Records -
=======

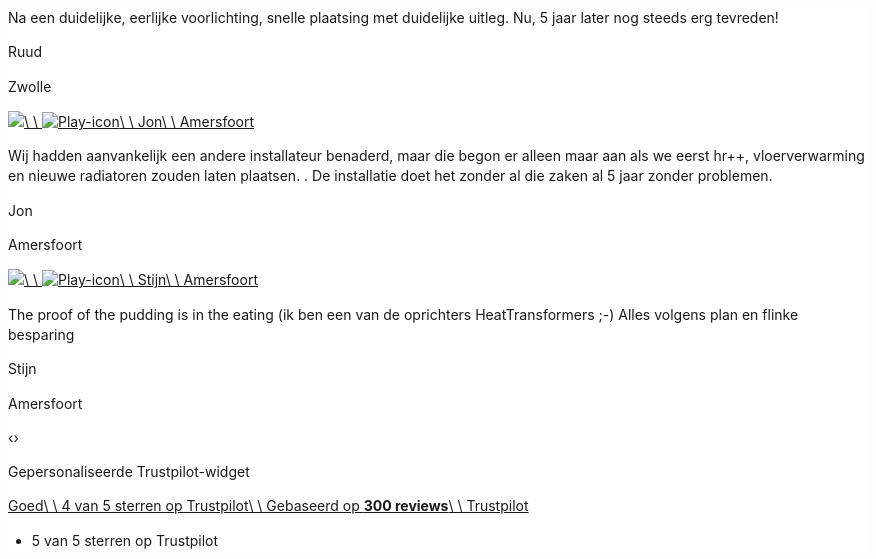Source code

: Na een duidelijke, eerlijke voorlichting, snelle plaatsing met duidelijke uitleg. Nu, 5 jaar later nog steeds erg tevreden!

Ruud

Zwolle

[![](https://cdn.prod.website-files.com/66b06ecb423eba907f3aa611/673c72fcadb6f798c3030d74_Jon.webp)\\
\\
![Play-icon](https://cdn.prod.website-files.com/6672a42c875741950cee6732/66acbab042cf0f249239b84f_Play.svg)\\
\\
Jon\\
\\
Amersfoort](https://www.heattransformers.com/#)

Wij hadden aanvankelijk een andere installateur benaderd, maar die begon er alleen maar aan als we eerst hr++, vloerverwarming en nieuwe radiatoren zouden laten plaatsen. . De installatie doet het zonder al die zaken al 5 jaar zonder problemen.

Jon

Amersfoort

[![](https://cdn.prod.website-files.com/66b06ecb423eba907f3aa611/66e9cff2e03f35dd2830ab5b_Screenshot%202024-09-17%20at%2020.52.16.png)\\
\\
![Play-icon](https://cdn.prod.website-files.com/6672a42c875741950cee6732/66acbab042cf0f249239b84f_Play.svg)\\
\\
Stijn\\
\\
Amersfoort](https://www.heattransformers.com/#)

The proof of the pudding is in the eating (ik ben een van de oprichters HeatTransformers ;-) Alles volgens plan en flinke besparing

Stijn

Amersfoort

‹›

Gepersonaliseerde Trustpilot-widget

[Goed\\
\\
4 van 5 sterren op Trustpilot\\
\\
Gebaseerd op **300 reviews**\\
\\
Trustpilot](https://nl.trustpilot.com/review/heattransformers.com?utm_medium=trustbox&utm_source=Carousel)

- 5 van 5 sterren op Trustpilot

=======

Please go line by line through the records above, copying each one that holds the string "Trustpilot".

Gepersonaliseerde Trustpilot-widget
4 van 5 sterren op Trustpilot\\
Trustpilot](https://nl.trustpilot.com/review/heattransformers.com?utm_medium=trustbox&utm_source=Carousel)
- 5 van 5 sterren op Trustpilot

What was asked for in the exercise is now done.